The story of Grant's memoirs (a meta-story, in that case, I guess) has been told so often that one doesn't expect to learn much new from Charles Bracelen Flood's book Grant's Final Victory, and indeed one doesn't. Unlike Charles Lachman's Secret Life, which presents new research on some long-hidden aspects of Grover Cleveland's behavior, Flood sticks to the well-known drama, indeed the melodrama, of the long decline of General Grant, and his race to complete his big bestseller.

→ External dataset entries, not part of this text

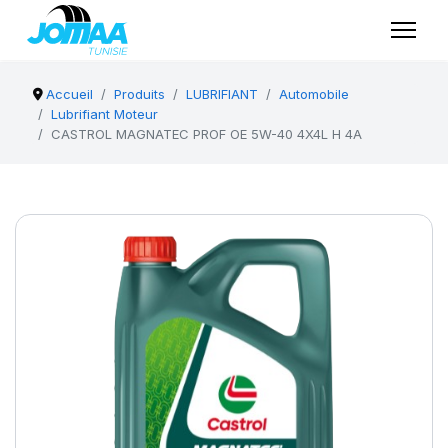
Accueil
Produits
LUBRIFIANT
Automobile
Lubrifiant Moteur
CASTROL MAGNATEC PROF OE 5W-40 4X4L H 4A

For a book like Grant's Final Victory to succeed, it must have the chutzpah to believe in its style, its story, and its energy. "What oft was researched, but ne'er so well expressed," might be its motto, to paraphrase Alexander Pope. Flood does write extremely well, and tells the story with both mystery and plenty of exposition – but never patronizing even a knowledgeable reader as he informs.
Above all, though its theme is victory, Flood's book is about the existential mysteries of impending, inevitable death. Grant spent considerable time in agony, staring dissolution in the eyes. Much of what has come down to us about his bravery in his last days is rhetoric. (Who wants to portray a dying great man as a sniveling complainer – even if, as Philip Larkin put it, "death is no different whined at than withstood"?) But from what one knows of Grant, who had looked pretty directly at death and disaster at key junctures in his life, it's reasonable to suppose that the stories of his grace under pressure are not exaggerated.

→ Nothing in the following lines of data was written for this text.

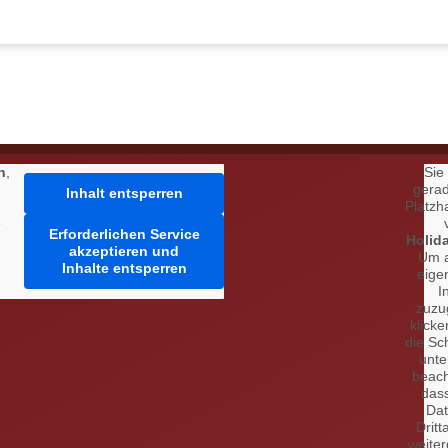
h
,
Sie
gera
Inhalt entsperren
Platzha
e
Erforderlichen Service
Holid
akzeptieren und
Um 
Inhalte entsperren
eige
I
zuzu
klicke
die Sc
unte
beach
das
Da
Dritt
weite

I admit to a deep fascination with Grant and his lifelong friend William T. Sherman. One looks into the eyes in their photographs and sees men who had experienced the limits of what humans could undergo. They managed hundreds of thousands of men in vast, unprecedented operations of conflict, and they did so closer to the front than later commanders of similar or larger armies. Grant was under fire at Shiloh; Sherman was actually shot in that battle. Both saw their men's suffering immediately, and met their enemies face to face (the latter dynamic makes the personal level of Lee's surrender to Grant at Appomattox still the affecting story it was for their contemporaries).
I may just be indulging in masculine reveries, but I don't know that masculinity is really the essence of Grant and Sherman. They transcended easy categories, as they transcended all the pettinesses that had ruined many another Civil War general. They were very plain personalities, and far from military geniuses (in fact, a keynote of their relationship was continually having to bail the other out of self-inflicted trouble). But when enormous things had to be done with an entire nation at stake, they were capable of going straight to the business at hand, without rumination, hand-wringing, or second-guessing. Awful as their lives were, there is probably something we can learn from them. As Flood shows us, there is certainly something we can learn from their deaths.
Flood, Charles Bracelen. Grant's Final Victory: Ulysses S. Grant's heroic last year. Cambridge, MA: Da Capo [Perseus], 2011.